[EXERCISE BRIEF]
From the line that includes "队三个年轻的科技工作者为此熬白了" down to the final line of the data below, copy every line exactly and leave the rest out.

(Records drawn from a dataset)
■ ■ ■ ■ ■

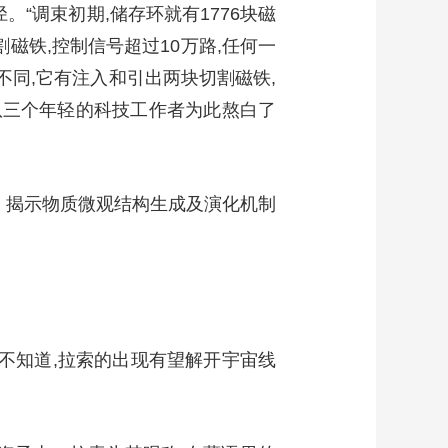
“调束初期,储存环就有1776块磁
切割磁铁,控制信号超过10万路,任何一
不同,它有注入和引出两块切割磁铁,
队三个年轻的科技工作者为此熬白了
界、揭示物质微观结构生成及演化机制
人不知道,拉索的出现有望解开宇宙线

■ ■ ■ ■ ■

[RESPONSE TO THIS TASK]
队三个年轻的科技工作者为此熬白了
界、揭示物质微观结构生成及演化机制
人不知道,拉索的出现有望解开宇宙线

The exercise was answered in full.